### Metin Bloğu
-------------------------

20 Ocak 2020 Pazartesi

bakalım yarın neler olacak

   Dün geceden saat 7'ye kadar ders çalıştım güya. 4'e yakın başladığım çalışmam sabah ezanının okunmasıyla son buldu. Oysa toplam 6 sayfalık nottan 4 sayfa not çıkardım. Bunlardan sonrada ballı papatya çayımla sigaramı içip "Ne farkeder" dinleyip yattım. Sonra da 11'de kalktım, tabiki sürekli beşer dakika erteleyerek çeyrek geçe kalktım. Çayı koydum ve aşağıya ekmek almaya gittim. Son kaşarımı kullanıp tostumu yaptım ve İlişki Testi'ni izlemeye koyuldum. Saat 12'ye yaklaşınca hazırlanıp sınava gittim. Okul kapısından içeriye girdiğimde uzunca bir ring sırası vardı. Ben de "sıra gelir zaten yarım saat var" diye düşünürek girdim sıraya ama çok yavaş ilerliyordu. Tam aşağıdan binmeye karar vermiştim ki yürürken kalkmak üzere olan ringe kapı ucunda binebilirim diye bir anlık düşünerek atladım. Kapının kapanmasıyla benim içeride olmam bir oldu. Orada başta sıkıştık ama sonra bir düzen sağladık ve ben fakülteme ulaşabildim sonunda. Bu süreçtede hep müzik dinlediğim kulaklığım ufak sıkıntılar çıkardı, yakında bozulur herhalde.
   Binaya girmek üzereyken kapıda durdum ve bir sigara içtim. Ben sigaramı içtikten sonra sınava 5 dakika kalmıştı. Zaten yer bulurum düşüncesiyle hareket ettiğim için yavaşça çıktım. Ama benim girdiğim bloktaki iki sınıfta doluydu bu yüzden diğer bloğa geçmek zorunda kaldım. Sınava ucu ucuna yetiştiğim için gece tuttuğum notlar da bir işe yaramadı çünkü bakamadım. Sınav kağıdı geldi önüme. Kağıt bana bakıyor ben kağıda... En ön sıraya oturduğum için full camlı pencereden dışarıyı seyredebiliyordum. Usulca kar yağıyordu ve muhteşem bi manzara vardı önümde. Ben de o manzaraya dalıp gittim ki bir çift gözle göz göze geldim. O gözler bana şu soruyu yöneltti: "Niye geldin sınava?" Ben de "çözüyorum hocam, sadece bir şey düşünüyordum" diyip arka sayfa karaladığım dersle alakalı ama soruyla tamamen alakasız olan sırf kağıt dolu gözüksün diye yazdığım kurşun kalemin kağıtta bıraktığı birkaç izi gösterdim. Eve o yazdıklarım ben de bundan fazla değer görmüyor.

-------------------------

### Görev Tanımı
Metin bloğunda anlatılan gece çalışması neyin okunmasıyla sona ermiştir? Öğelerin bu çalışmayla hiçbir ilgisi bulunmamaktadır.

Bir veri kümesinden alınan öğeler
-------------------------

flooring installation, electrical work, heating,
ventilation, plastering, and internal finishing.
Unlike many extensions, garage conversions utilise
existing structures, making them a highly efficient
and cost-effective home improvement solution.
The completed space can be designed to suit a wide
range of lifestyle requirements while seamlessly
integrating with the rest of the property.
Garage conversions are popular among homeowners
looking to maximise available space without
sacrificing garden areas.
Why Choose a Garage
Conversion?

-------------------------

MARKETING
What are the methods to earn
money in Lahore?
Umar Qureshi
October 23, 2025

-------------------------

### Alıştırma Yanıtı
Sabah ezanının okunmasıyla sona ermiştir.